Curious on responses. 10everything, but mostly yield curve. Also direction rates, snp, oil, gasoline, individual equities in personal account.
I pretty much failed at interviews coming out of school along with having a resume with limits (engineering 3.4, top-20 school, 1520 SAT).
But I came out in 2007 and ended up joining a prop-macro shop. Did very well for a long-time; multiple years with 1+ million compensation (which also came with favorable tax rates). Last two years have been tough. Started 2015 up 105% first half of the year; then I had my first losing stretch of my entire career that last about 9 months. Ended that year up 20% and by the time that streak ended gave back about all of the 2015 gains. Since them I've stabilized my business, but I think prop-macro isn't a good space to be in going forward. For really 2 reasons - Central Banks have gotten much better at running macro policy so I'm predicting fairly stable interest rates. Think 2% - 3.5 on 10's for a very long time. Second the algos have eaten up the easy daily trades.
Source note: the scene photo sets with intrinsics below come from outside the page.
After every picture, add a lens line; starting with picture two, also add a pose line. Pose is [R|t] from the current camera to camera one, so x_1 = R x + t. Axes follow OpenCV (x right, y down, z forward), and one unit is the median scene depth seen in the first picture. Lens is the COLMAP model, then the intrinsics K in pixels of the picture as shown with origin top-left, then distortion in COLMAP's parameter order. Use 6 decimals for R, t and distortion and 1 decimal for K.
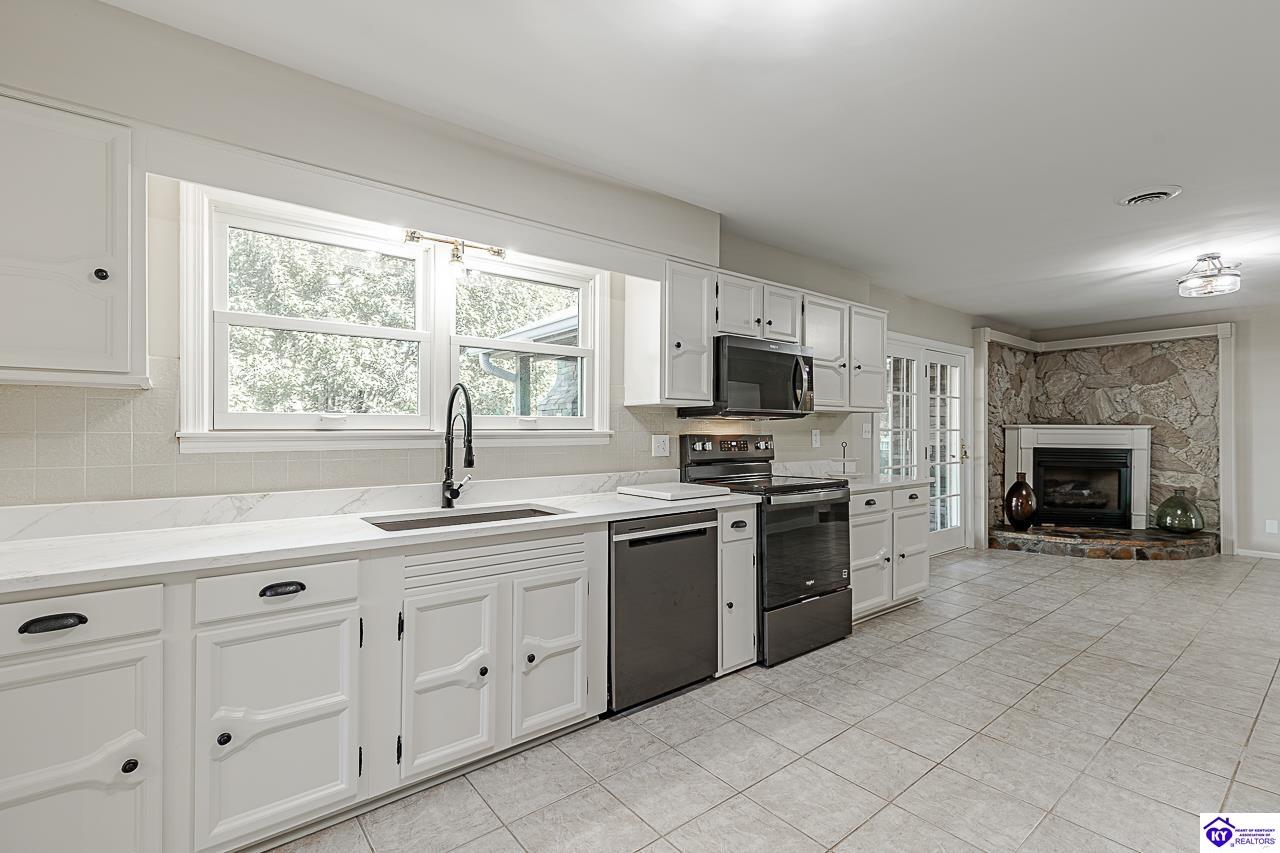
lens RADIAL K [[579.1, 0, 648.6], [0, 579.1, 427.5], [0, 0, 1]] dist [0.003724, 0.000020]
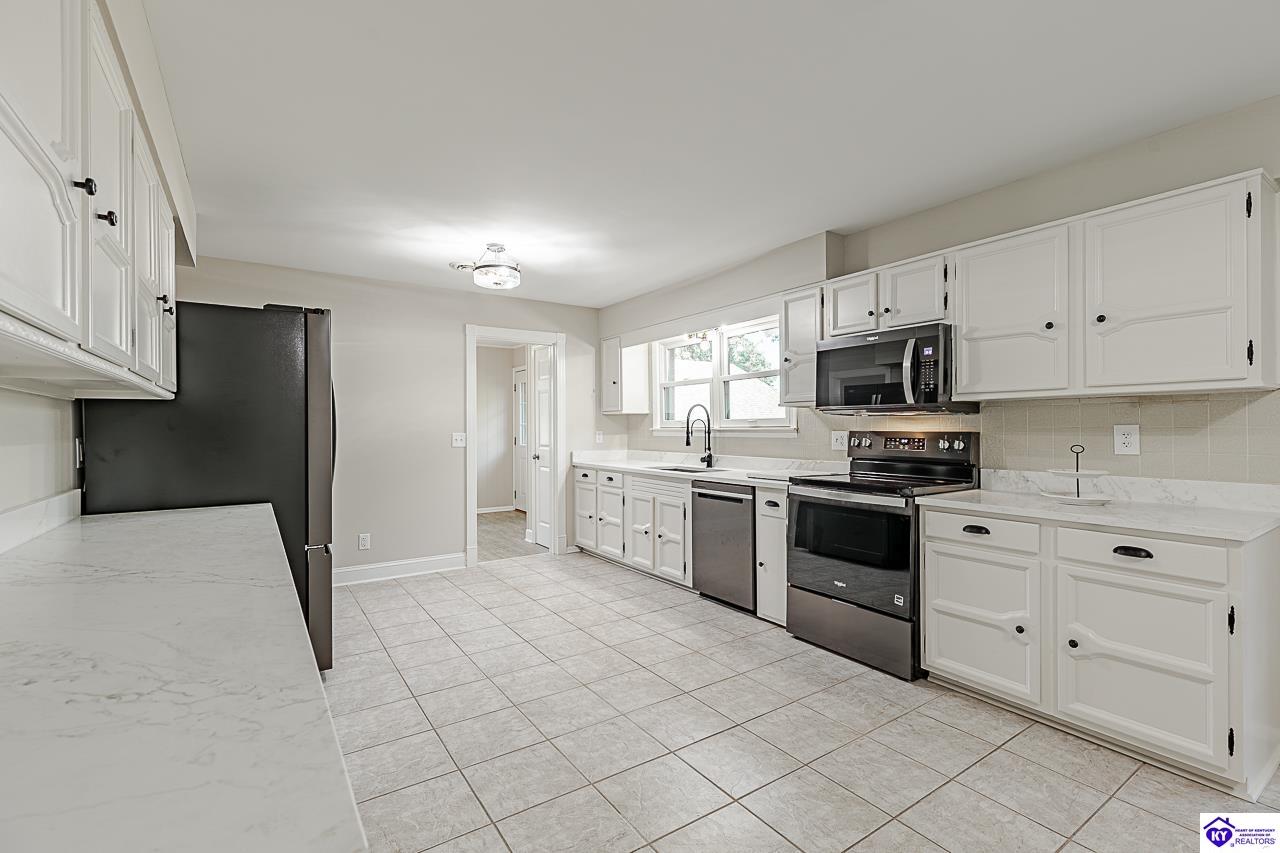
lens RADIAL K [[579.1, 0, 648.9], [0, 579.1, 429.0], [0, 0, 1]] dist [0.003724, 0.000020]
pose [[-0.078791, 0.000162, -0.996891, 1.449808], [0.006193, 0.999981, -0.000327, 0.008300], [0.996872, -0.006199, -0.078791, 0.867222]]
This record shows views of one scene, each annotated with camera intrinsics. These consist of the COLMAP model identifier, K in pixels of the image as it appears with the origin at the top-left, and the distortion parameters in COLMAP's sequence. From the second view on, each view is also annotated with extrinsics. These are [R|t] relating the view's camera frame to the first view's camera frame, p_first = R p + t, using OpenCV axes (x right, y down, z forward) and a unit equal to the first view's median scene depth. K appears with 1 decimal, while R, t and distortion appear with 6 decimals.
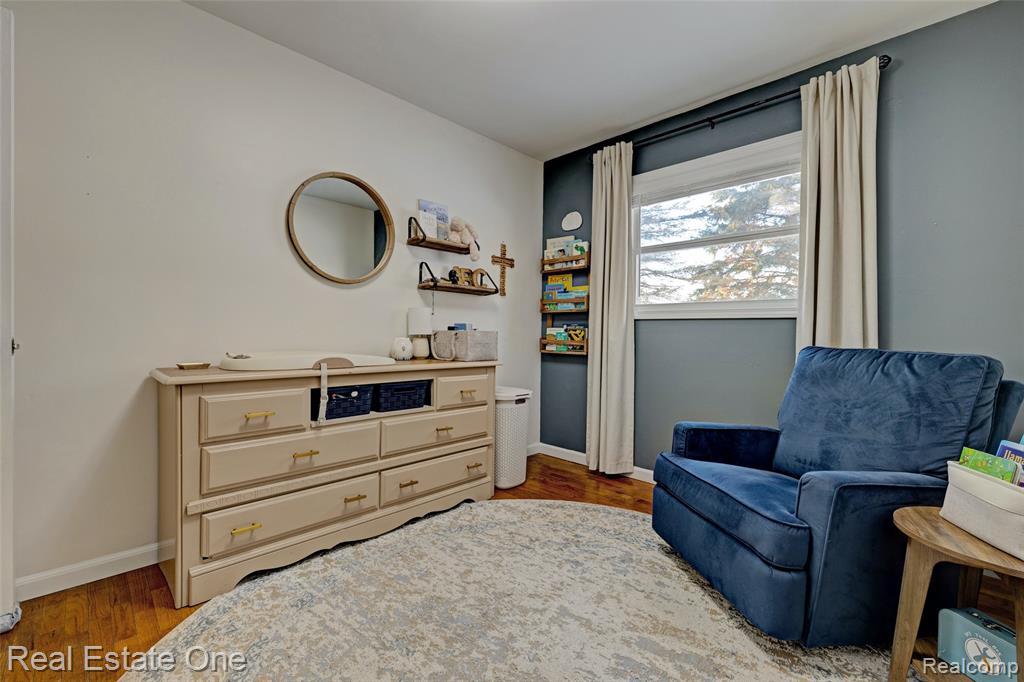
lens RADIAL K [[436.5, 0, 509.1], [0, 436.5, 339.2], [0, 0, 1]] dist [-0.001106, 0.000012]
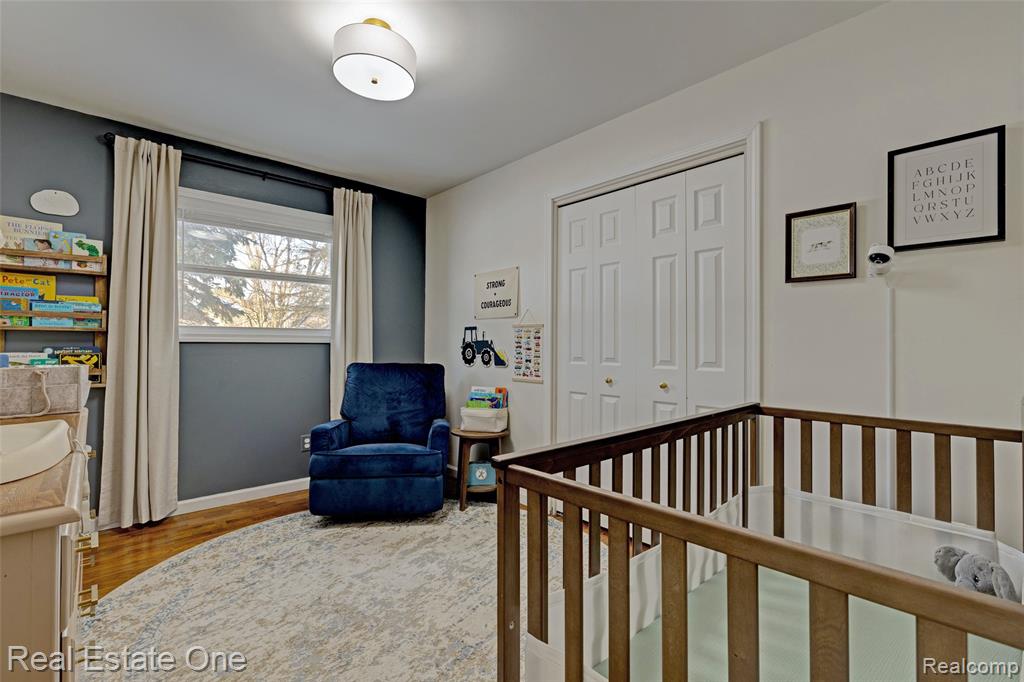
lens RADIAL K [[447.8, 0, 531.6], [0, 447.8, 340.4], [0, 0, 1]] dist [-0.000779, -0.000378]
pose [[0.011266, -0.007122, 0.999911, -0.817540], [0.006363, 0.999955, 0.007051, -0.063939], [-0.999916, 0.006283, 0.011311, 0.304995]]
Those easy scalps were basically the carry in prop.
My firm has shrunk by 75-85%. I still work there. But its boring not having a full trading desks. The firm hasn't failed because of bad manager; but I think its clear prop/hft is consolidating and interest rate focused is the worst spot. Seems like 3-4 places are surviving.is freaking out of FICC performance.
How should i position my career? Everything in my background makes me believe I'm good at the trading game. But staring at screens for 10 years does get boring. My engineering skills and higher math skills have obviously degraded; though logic, and other skills have improved. How many guys at 32 have seen a full market cycle and were involved in it?
I haven't put a lot of time into networking. Created a linkedin profile for the first time a month ago. I was much more on the track of doing prop for 10 years and then starting my own fund. If anyone has seen the Hugh Hendry's recent interviews you would understand why I think that route is dead.
I had a phone interview from linkedin with a headhunter for $15 billion fund that is mostly long short but looking to add some macro managers - but I think having poor performance this year and never managing size turned him off from pushing me for that position. A firm like that I think would be the best bet if I want to stay in trading. A place where there is a small macro group, but a bigger equity group. As I'm bearish on macro trading (demand side of the economy) but equity guys should still have a lot of trading opportunity (supply side of economy when the economy is stable).
I have some thoughts of leaving. One of my best friends dad is C-level and Vice chairman at a 100-200 billion company. So could probably get into a corporate role. One of my old roommates is from a top 20 mexican family so they run a real estate firm (own a couple towers). So not a lot of networking, but I do have some people who respect me. Then there's getting in thru girls. Had a gf tell me she would just text top 5 hedge fund manager she's met ( I know which 30 year old he bought a condo for; probably a few). I have one friend I see once or twice a year that owns a PE firm (About 1 billion). But I've never crossed into professional from social. And not sure how my skill set would apply. He did invite me to join him on a miami trip after sending him a few text recently.
Is it worth getting a MBA in my position? INSEAD interest me a lot, but mostly because I'd want a 1 year program and living in Paris sounds fun. Or it better to do part-time booth and keep working?
I would call this rambling, but I have not thought much about my career in a decade. The only connections I have are social and not professional. And realistically I am not a believer that FICC trading is a good spot to be long-term.